— Par Max Dorléans pour le GRS —
C’est parce qu’il n’est pas question de toucher à l’actuelle répartition des richesses dans un sens défavorable aux nantis et aux plus puissants, que Macron et cie – après tous les gouvernements qui les ont précédés depuis une quarantaine d’années – poursuivent , sous couvert de sauver la Sécu, l’entreprise de démolition de cette institution fondamentale née en 1945 – et plus largement le système de protection sociale – ainsi que les autres acquis sociaux gagnés ultérieurement.
Une démarche qui n’a pas d’autre objectif que de privatiser la Sécu et la santé, pour leurs seuls intérêts financiers. Une démarche malheureusement en bonne voie, avec la diminution des cotisations sociales d’un côté, et le recours à l’épargne individuelle, c’est-à-dire aux assurances, banques et mutuelles de l’autre pour se garantir – ceux qui peuvent – une retraite satisfaisante.
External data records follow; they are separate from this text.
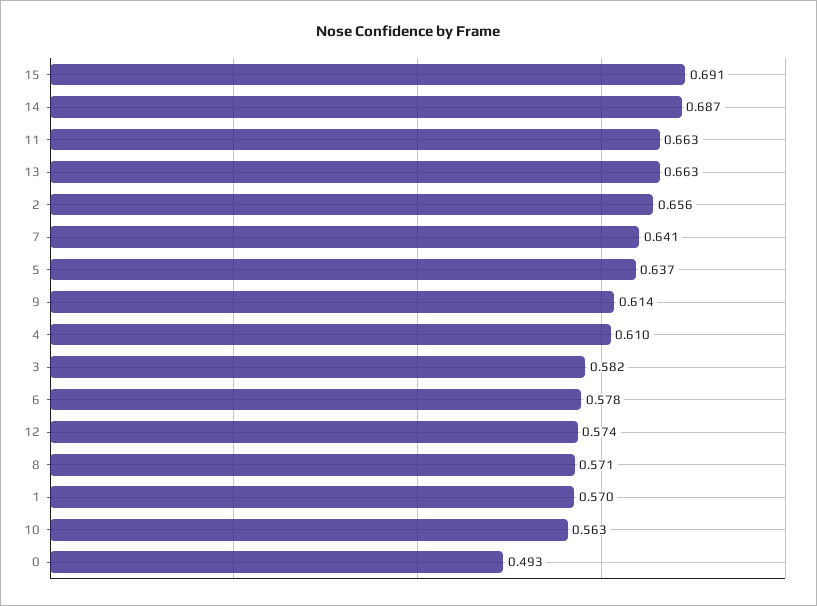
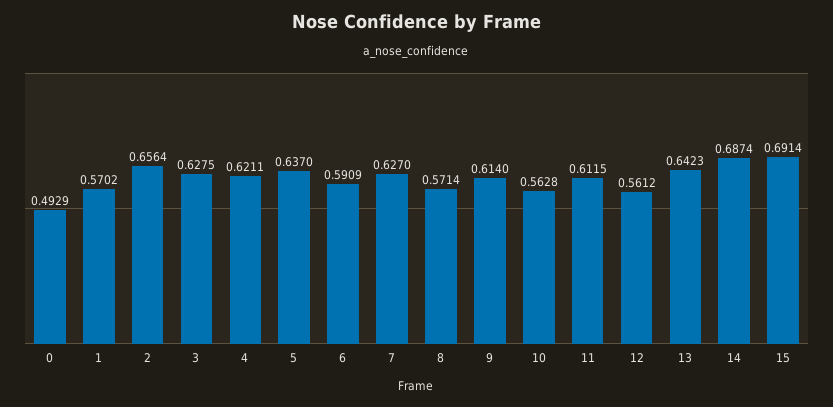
  {
    "15": 0.6914,
    "14": 0.6874,
-   "11": 0.663,
+   "11": 0.6115,
-   "13": 0.663,
+   "13": 0.6423,
    "2": 0.6564,
-   "7": 0.641,
+   "7": 0.627,
    "5": 0.637,
    "9": 0.614,
-   "4": 0.61,
+   "4": 0.6211,
-   "3": 0.582,
+   "3": 0.6275,
-   "6": 0.578,
+   "6": 0.5909,
-   "12": 0.574,
+   "12": 0.5612,
    "8": 0.5714,
    "1": 0.5702,
    "10": 0.5628,
    "0": 0.4929
  }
Pourtant, malgré les retraites modestes servies par les régimes obligatoires de base, notre régime de retraites qui est un régime par répartition, dérange. Parce qu’il est fondé sur la solidarité, et que son admirable ambition, à savoir fournir légitimement à tous les retraité/es, une base de revenu leur permettant, après leur période de vie active, de vivre dignement, est inadmissible pour ces dominants. Parce que pour eux toujours, pouvoir vivre en toute indépendance, sur la base de nos propres moyens financiers constitués à partir de nos cotisations, sans le recours aux « complémentaires retraite » et autres fonds de pension est inacceptable. Parce que pour eux encore, n’être pas, comme cela arrive malheureusement quotidiennement à un nombre grandissant, dans des situations sociales où, ils/elles doivent faire appel à l’assistance, à la charité publique (minimum vieillesse) alors qu’ils/elles ont travaillé toute leur vie est impensable. Quand bien même c’est ce travail toute une vie durant, qui ouvre leur droit à la retraite, avec une pension dans la continuité du salaire.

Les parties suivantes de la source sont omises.